* PASSAGE TO READ
◆ ◆ ◆ ◆ ◆ ◆ ◆
Q&AHow to use“neither” “either” and “nor” What do they mean? In what situation I can use them?
Jai Asked 2 years

Grammar

1 Answers
iamuwajimaya Staff answered 2 years

Very good question. Let me explain each one and give examples.
 
Neither
This word basically means, not one thing and not the other things. If you are given a choice between A and B and you don’t want A or B. You can say, ‘neither’. A special use of this word is included after ‘me’ as in, ‘me neither’, when you agree about a negative thing.
 
Examples:

  • She asked me if I wanted rice or noodles and I said, ‘neither’.
  • I’m neither a scientist nor a doctor.
  • Neither of us knows what to do.
  • ‘I don’t like ice cream’ – ‘Me neither’


Either
This is used when you are adding possibilities. If you want to talk about 2 or more choices, ‘either’ is used to connect them together. It’s usually used when there are only two choices and you need to choose one of them. It can also be similar to ‘also’, when agreeing to something negative. Sometimes ‘either’ means ‘both’.
◆ ◆ ◆ ◆ ◆ ◆ ◆
* RECORDS PROVIDED

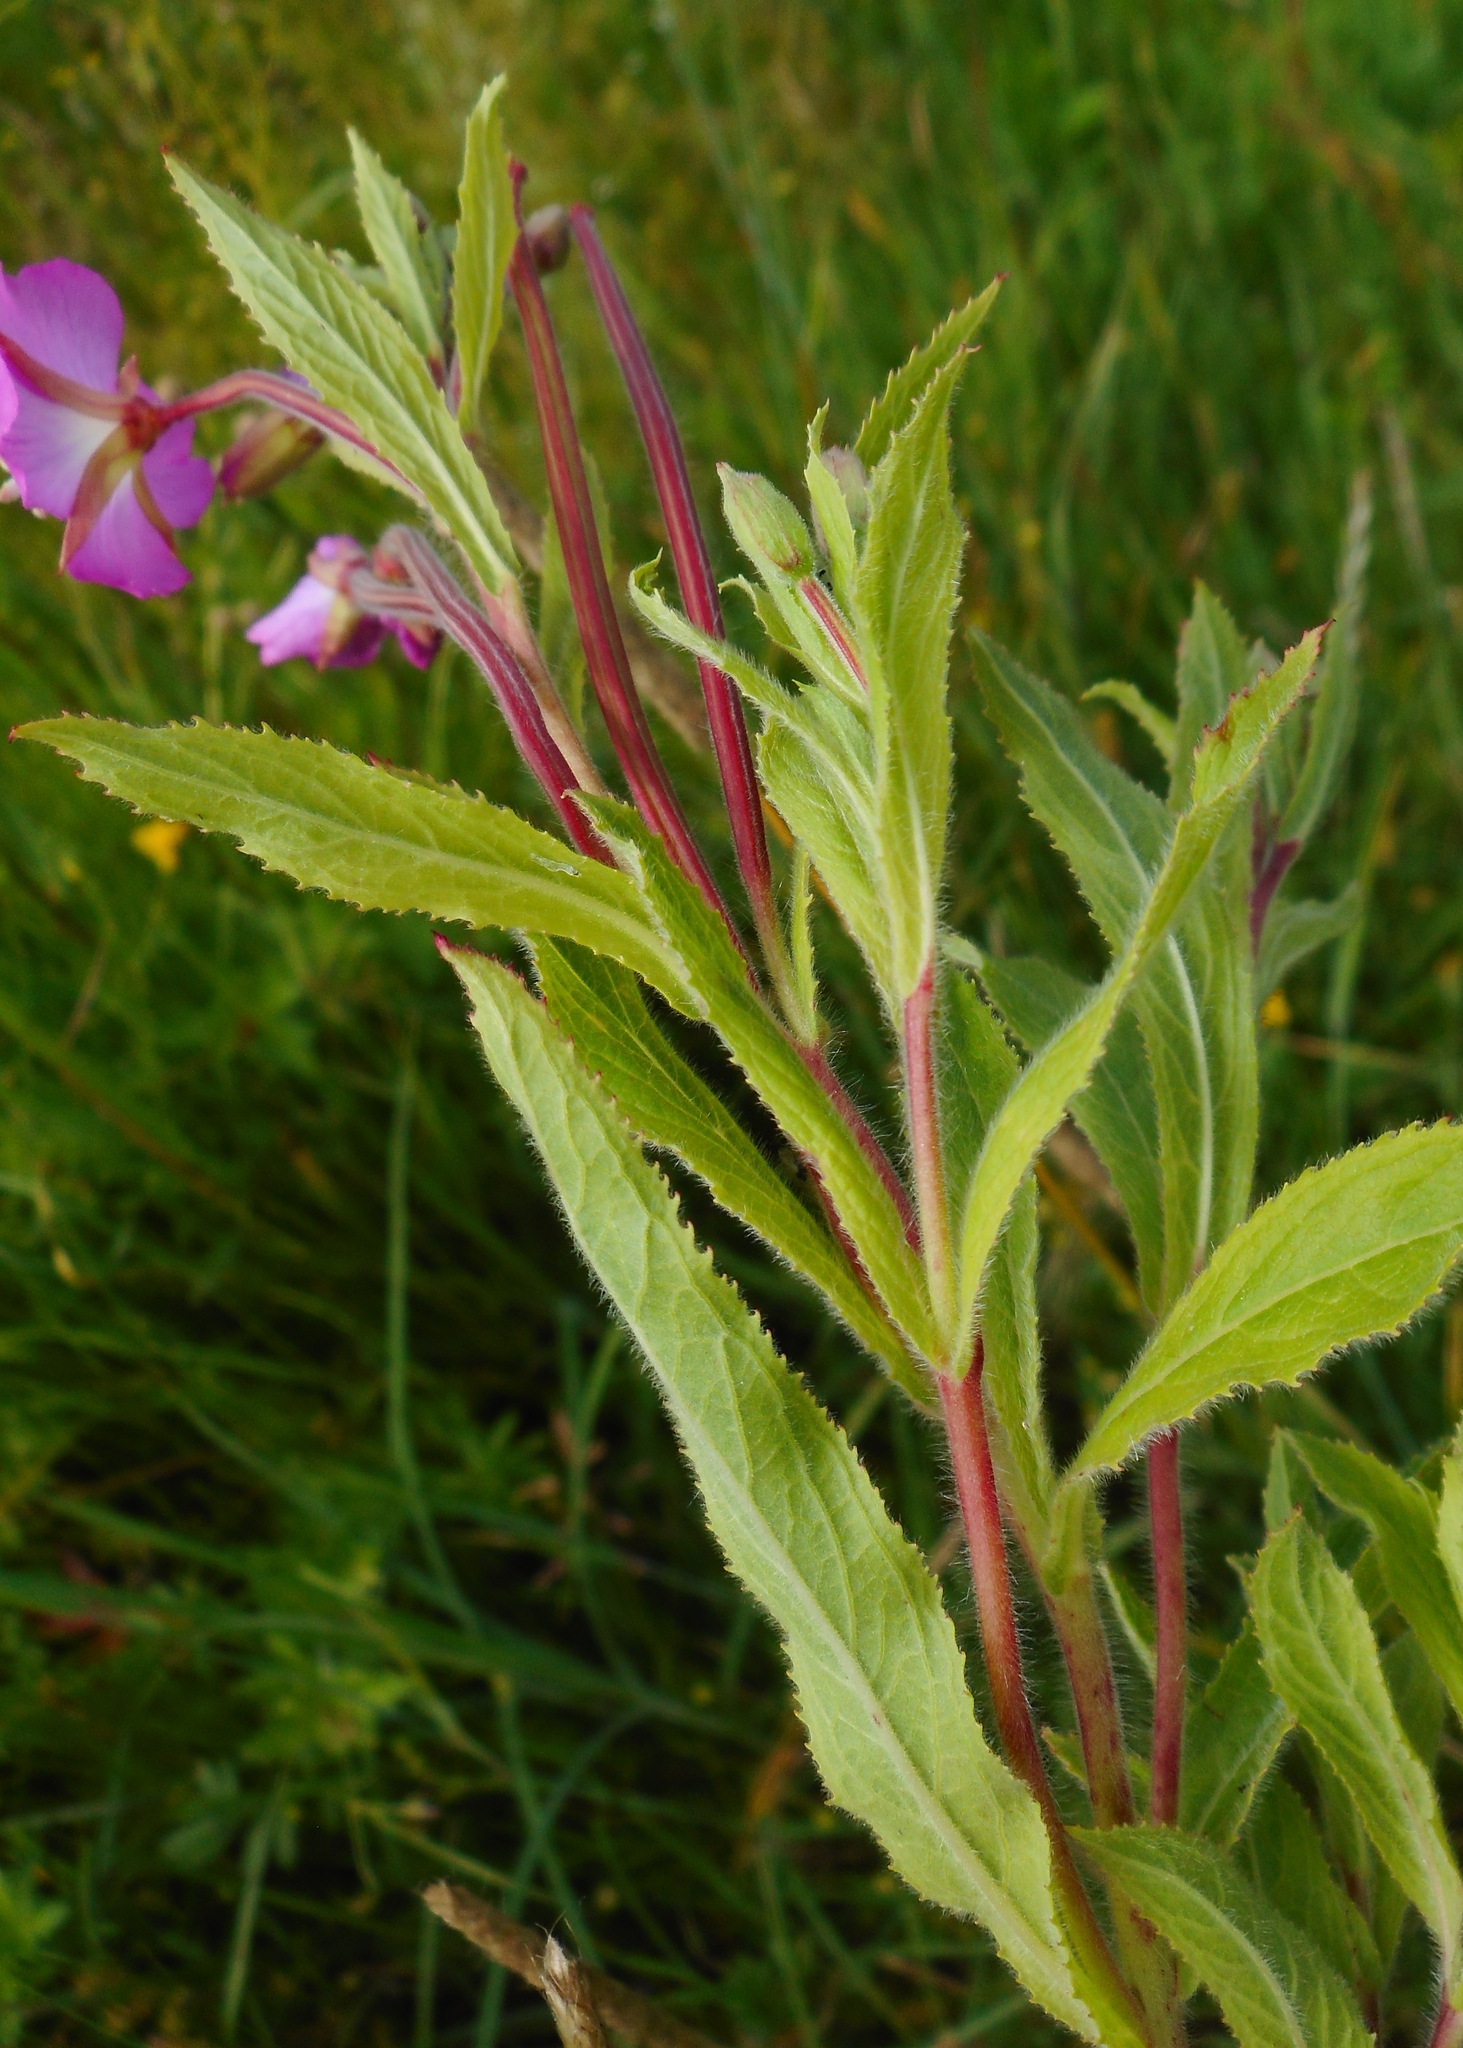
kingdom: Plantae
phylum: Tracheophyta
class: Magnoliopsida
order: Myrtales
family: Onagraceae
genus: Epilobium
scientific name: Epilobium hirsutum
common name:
◆ ◆ ◆ ◆ ◆ ◆ ◆
* EXERCISE TASKS
1 > In the grammar answer about "neither," "either," and "nor," when is "me neither" used?
2 > Resume the grammar answer about "neither," "either," and "nor" from where it stops.

* RESPONSES IN ORDER
1 > It is used when you agree about a negative thing.

2 >
 
Examples:

  • Either tell me her name or give me her phone number. 
  • If either of you get married next year, I will come to the wedding.
  • ‘I don’t like ice cream’ – ‘I don’t like it either’
  • On either side of my house are two tall trees. 
  • ‘Which one do you want?’ – ‘Either one is fine. I don’t care’


Nor
This is used to add a second negative thing, often used with ‘neither’.
 
Examples:

  • You are neither kind nor interesting. 
  • The hotel was neither cheap nor comfortable.
iamuwajimayaiamuwajimaya Staff replied 2 years ago

You’re welcome

Jai replied 2 years ago

Thanks very much!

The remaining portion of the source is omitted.